On Being a “Writer”

On Being a “Writer”

I have always wanted to be a writer. A capital W Writer; a name recognised alongside Hemingway, Orwell, Saint-Exupéry and Dostoyevsky. These were my childhood heroes, people who offered me the greatest stories and values. It seemed like the most noble and influential job in the world.

I began writing online in March 2019. I wrote a few posts, mostly on productivity and running, then 100 more, then 200, then 500. This is my 555th post. In that time, I also published three short stories, guest wrote for a few blogs, tutored essay writing to students, and kept up a daily journal. It seemed like a decent resume for becoming a Writer.

Yet in these last few weeks, there are increasingly moments where I stare at the screen for an hour unable to write anything. I have hundreds of drafts, but nothing I like enough to post. And I think a lot of it has to do with this obsession with being a Writer.

For me, writing started out innocent: a random guy throwing his ideas into the world without a care. Somewhere along the way, the pressure of being a “legit writer” took away my juvenile eagerness and replaced it with anxious perfectionism. Now, I endlessly edit sentences, spend hours changing words, and hesitate to start a topic that might be seen as too naive or pompous. All because of this standard I have set for myself: becoming a capital W Writer.

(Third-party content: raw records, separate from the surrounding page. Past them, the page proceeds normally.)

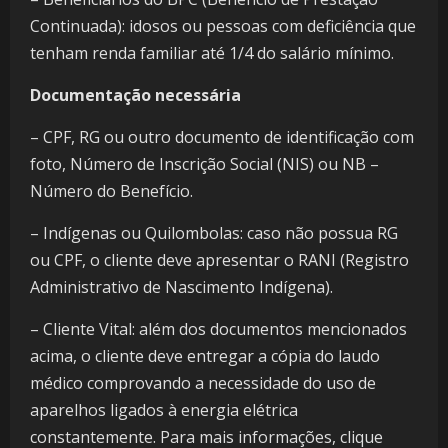
Continuada): idosos ou pessoas com deficiência que
tenham renda familiar até 1/4 do salário mínimo.
Documentação necessária
– CPF, RG ou outro documento de identificação com
foto, Número de Inscrição Social (NIS) ou NB –
Número do Benefício.
– Indígenas ou Quilombolas: caso não possua RG
ou CPF, o cliente deve apresentar o RANI (Registro
Administrativo de Nascimento Indígena).
– Cliente Vital: além dos documentos mencionados
acima, o cliente deve entregar a cópia do laudo
médico comprovando a necessidade do uso de
aparelhos ligados à energia elétrica
constantemente. Para mais informações, clique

I recently listened to a podcast episode between Dr. K and Ali Abdaal. In it, Ali talks about feeling imposter syndrome after publishing his book because he felt like he was “just a random guy”. And after he gave a talk at Google and read comments criticising his lack of academic credentials, he felt stung. Deep down, he felt that they were right. He didn’t deserve the prestige of talking at Google. He was just a random guy.

Dr. K said this one sentence that struck me:

“A lot of the challenges that people face are when they construct identities for themselves to strive towards.”

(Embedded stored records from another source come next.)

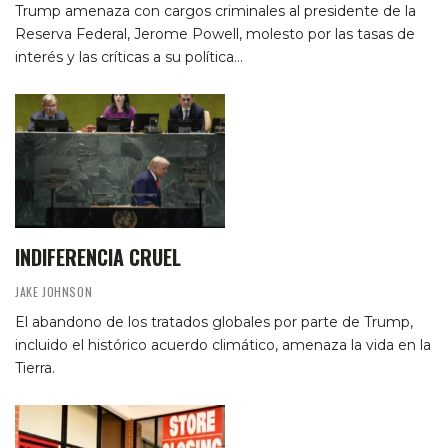
Trump amenaza con cargos criminales al presidente de la
Reserva Federal, Jerome Powell, molesto por las tasas de
interés y las críticas a su política…
INDIFERENCIA CRUEL
JAKE JOHNSON
El abandono de los tratados globales por parte de Trump,
incluido el histórico acuerdo climático, amenaza la vida en la
Tierra.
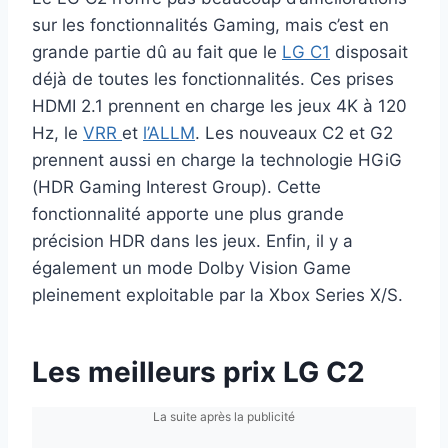
sur les fonctionnalités Gaming, mais c’est en
grande partie dû au fait que le
LG C1
disposait
déjà de toutes les fonctionnalités. Ces prises
HDMI 2.1 prennent en charge les jeux 4K à 120
Hz, le
VRR
et
l’ALLM
. Les nouveaux C2 et G2
prennent aussi en charge la technologie HGiG
(HDR Gaming Interest Group). Cette
fonctionnalité apporte une plus grande
précision HDR dans les jeux. Enfin, il y a
également un mode Dolby Vision Game
pleinement exploitable par la Xbox Series X/S.
Les meilleurs prix LG C2
La suite après la publicité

He goes on to explain that a lot of suffering occurs when people are too attached to abstractions: being rich, a winner, a respected person. Yet these are all constructs; you cannot autopsy a body to find these.

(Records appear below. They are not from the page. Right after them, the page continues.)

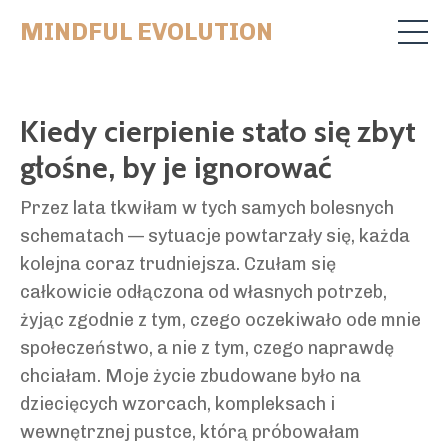
MINDFUL EVOLUTION
Kiedy cierpienie stało się zbyt
głośne, by je ignorować
Przez lata tkwiłam w tych samych bolesnych
schematach — sytuacje powtarzały się, każda
kolejna coraz trudniejsza. Czułam się
całkowicie odłączona od własnych potrzeb,
żyjąc zgodnie z tym, czego oczekiwało ode mnie
społeczeństwo, a nie z tym, czego naprawdę
chciałam. Moje życie zbudowane było na
dziecięcych wzorcach, kompleksach i
wewnętrznej pustce, którą próbowałam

All our lives consist of are individual moments strung together over time. The best thing we can do is to try and make the most of each one. Right now, I am sitting in a plastic chair at a library typing on a Macbook Air with a coffee cup and drink bottle next to me. This is all. Anything further – that I am successful, a winner, a “Writer”, is an abstraction.

All that is left to do is to write – as true and genuinely as possible. And with time, perhaps these individual moments will culminate in a piece of work that rivals my heroes; and perhaps then, will my dream emerge as a reality, and it will not have mattered one bit.